WORK TASK
Lines containing the word "right" are to be copied from the data below.

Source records
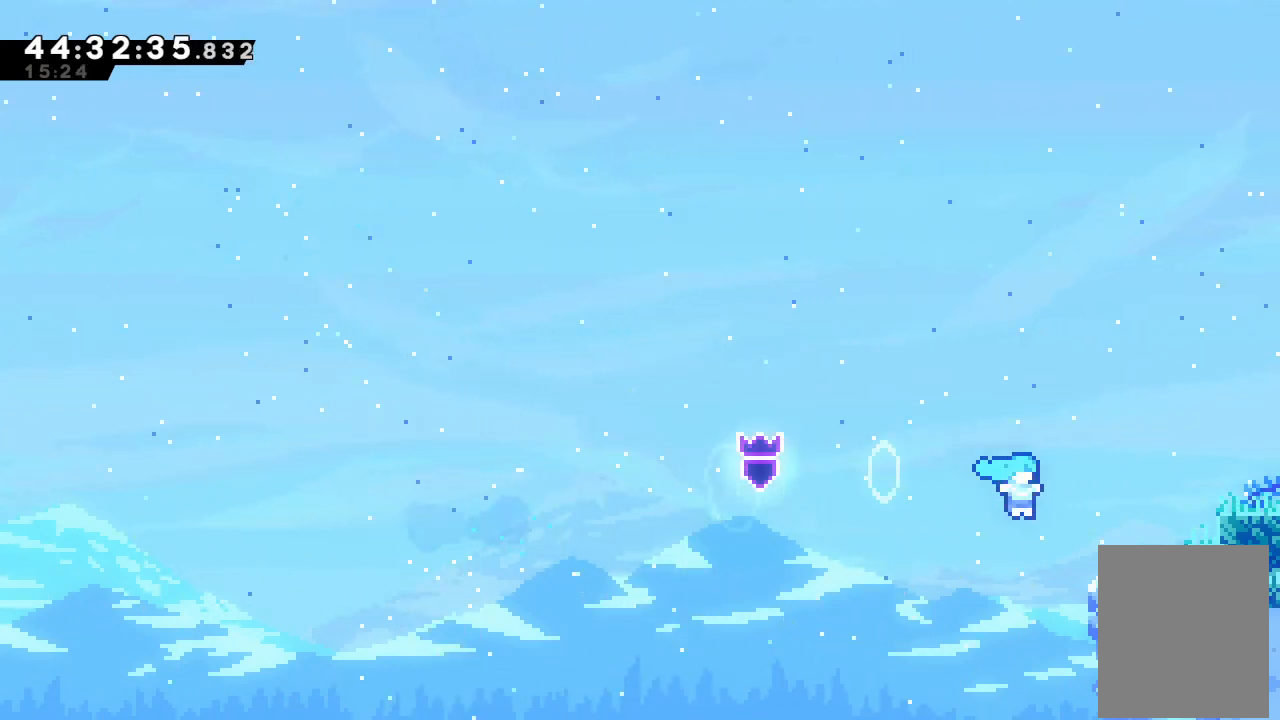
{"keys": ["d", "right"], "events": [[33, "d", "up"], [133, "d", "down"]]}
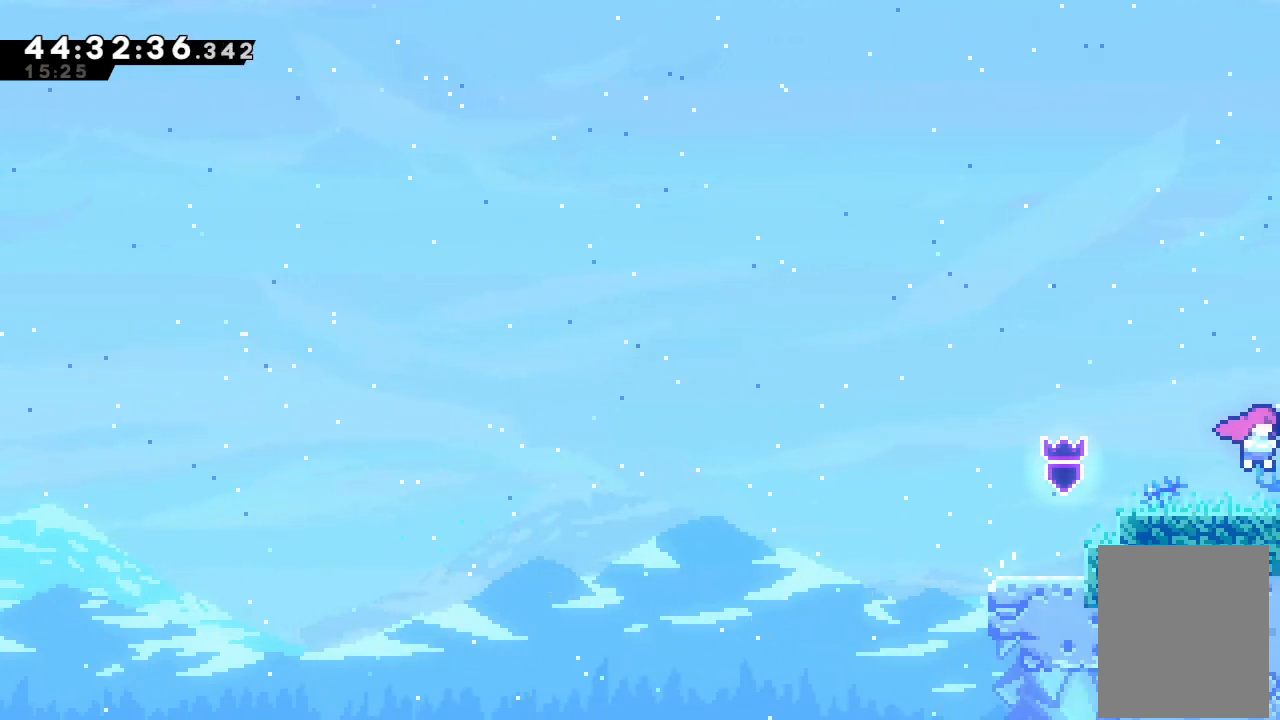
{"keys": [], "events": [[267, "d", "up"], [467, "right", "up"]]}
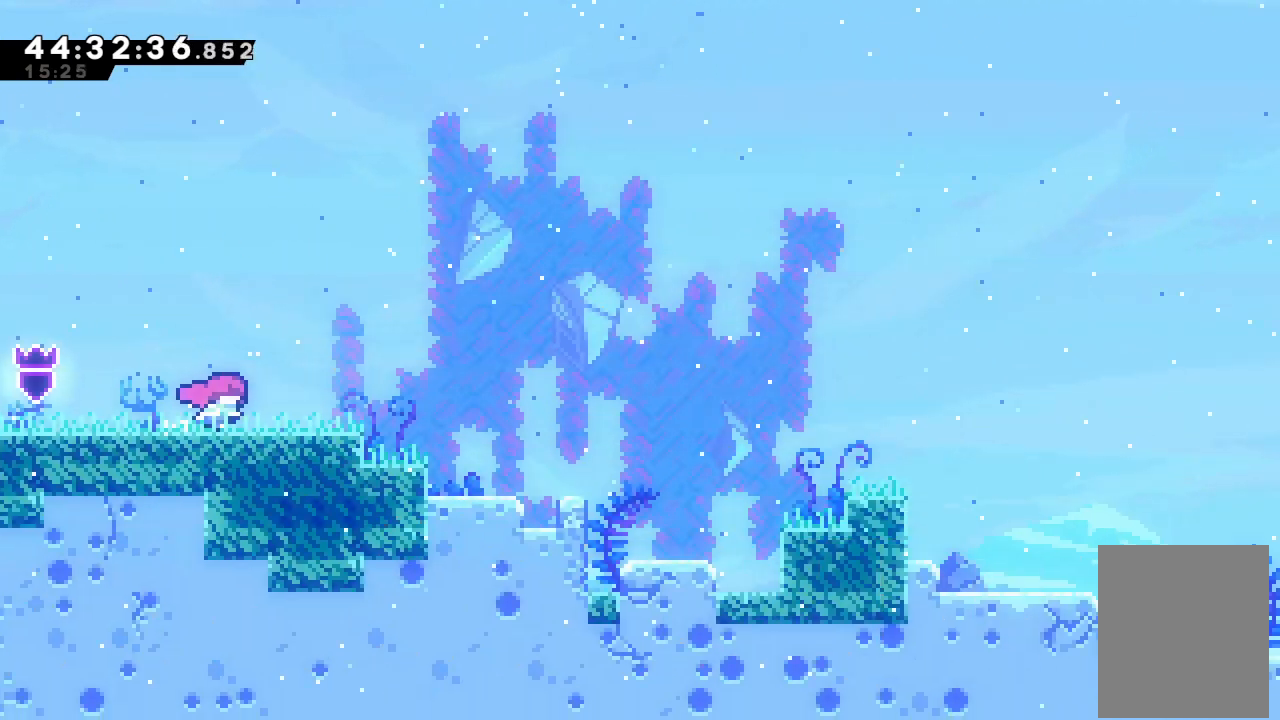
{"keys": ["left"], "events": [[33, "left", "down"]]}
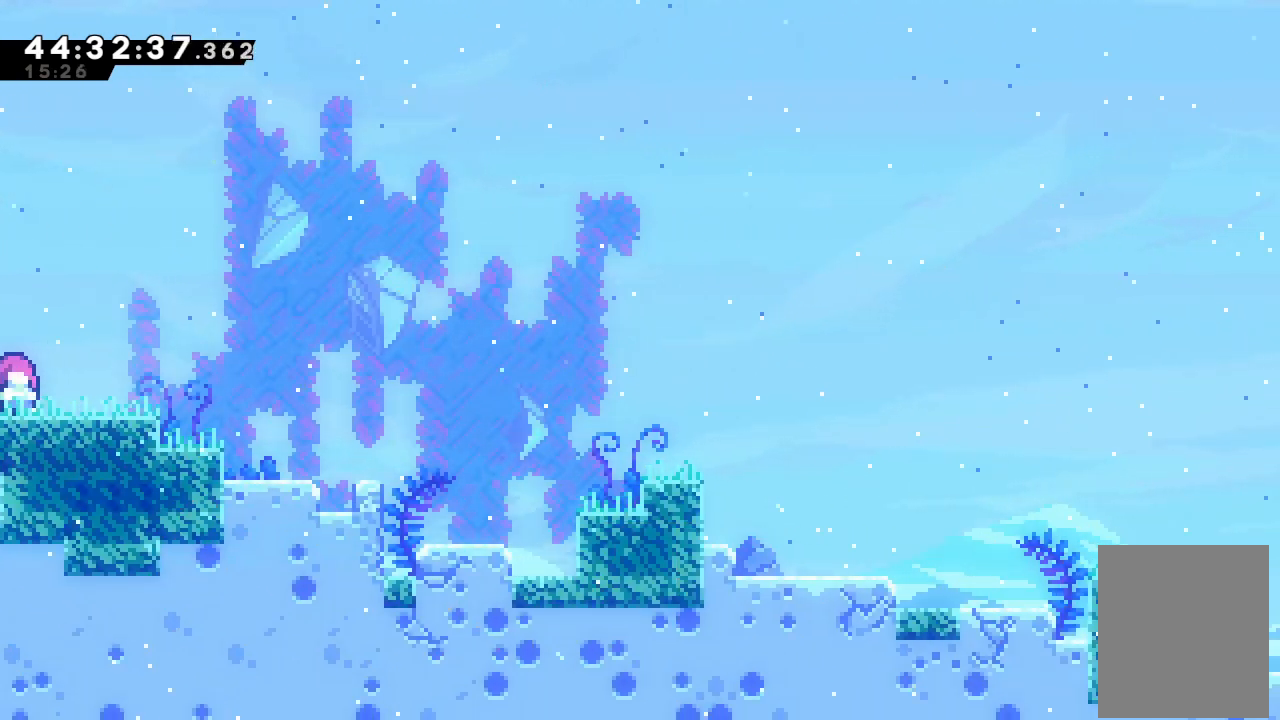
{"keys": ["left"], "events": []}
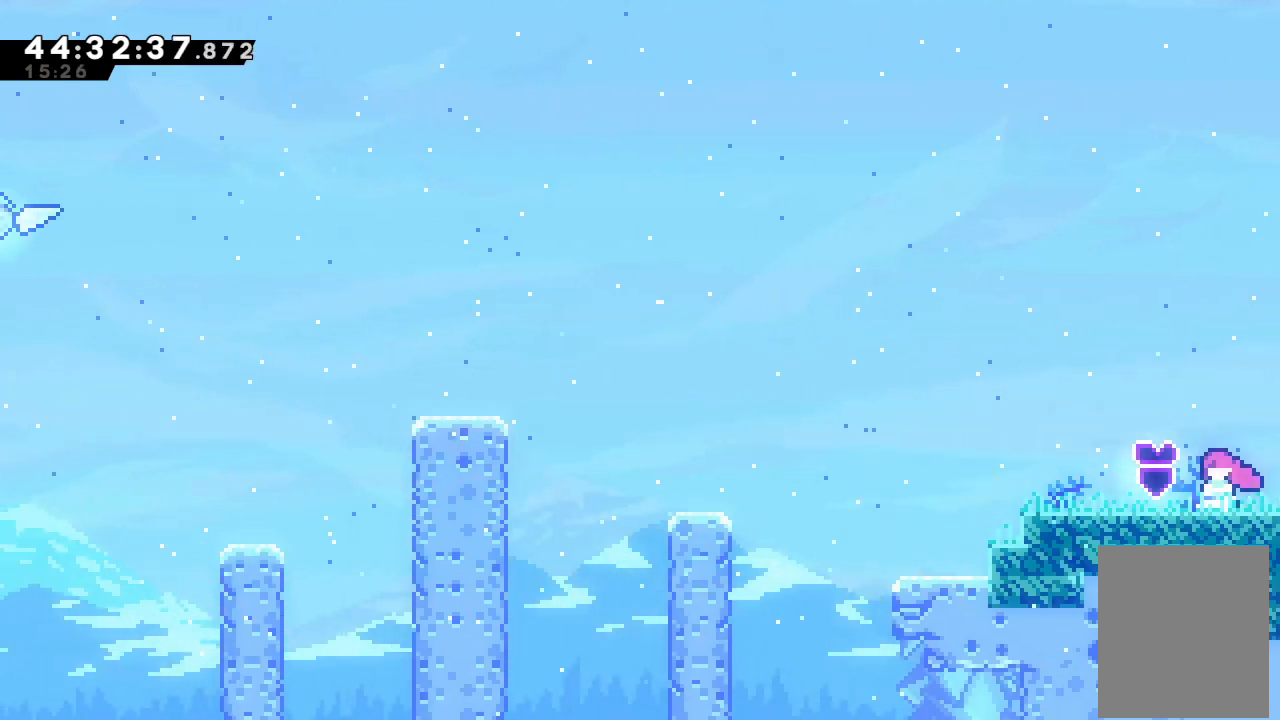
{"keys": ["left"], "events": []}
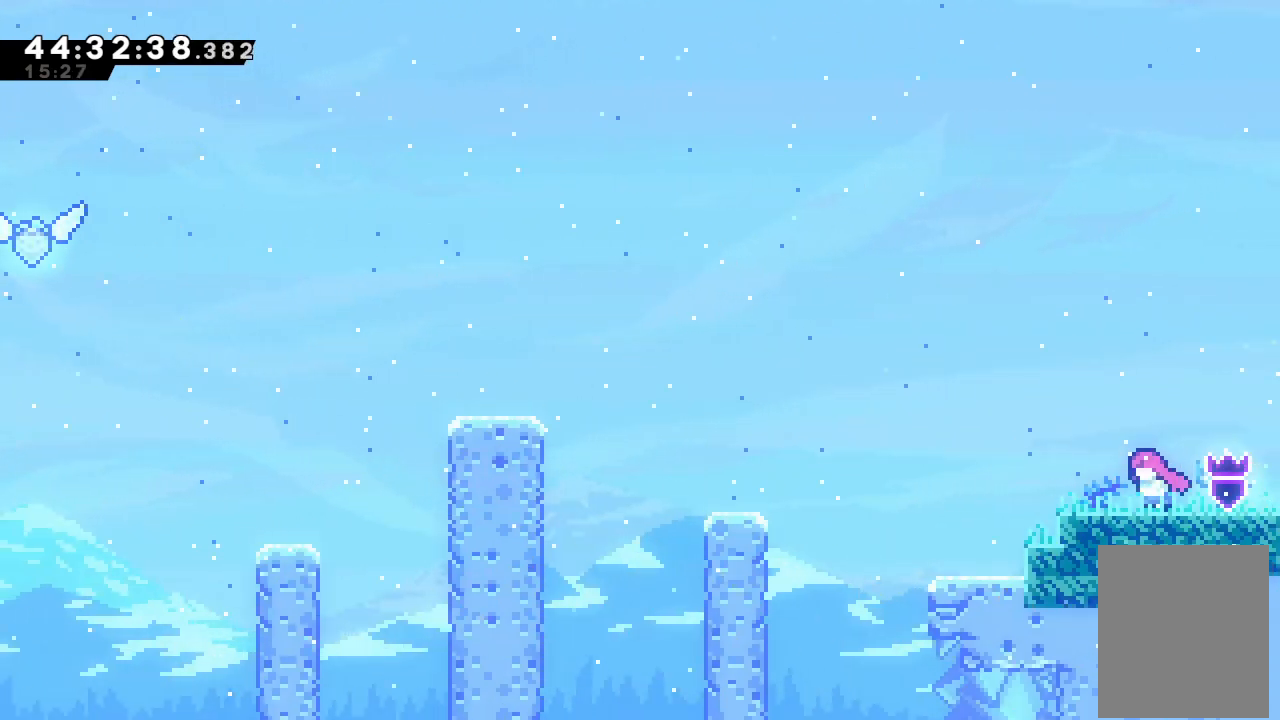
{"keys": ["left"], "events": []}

TASK RESULT
{"keys": ["d", "right"], "events": [[33, "d", "up"], [133, "d", "down"]]}
{"keys": [], "events": [[267, "d", "up"], [467, "right", "up"]]}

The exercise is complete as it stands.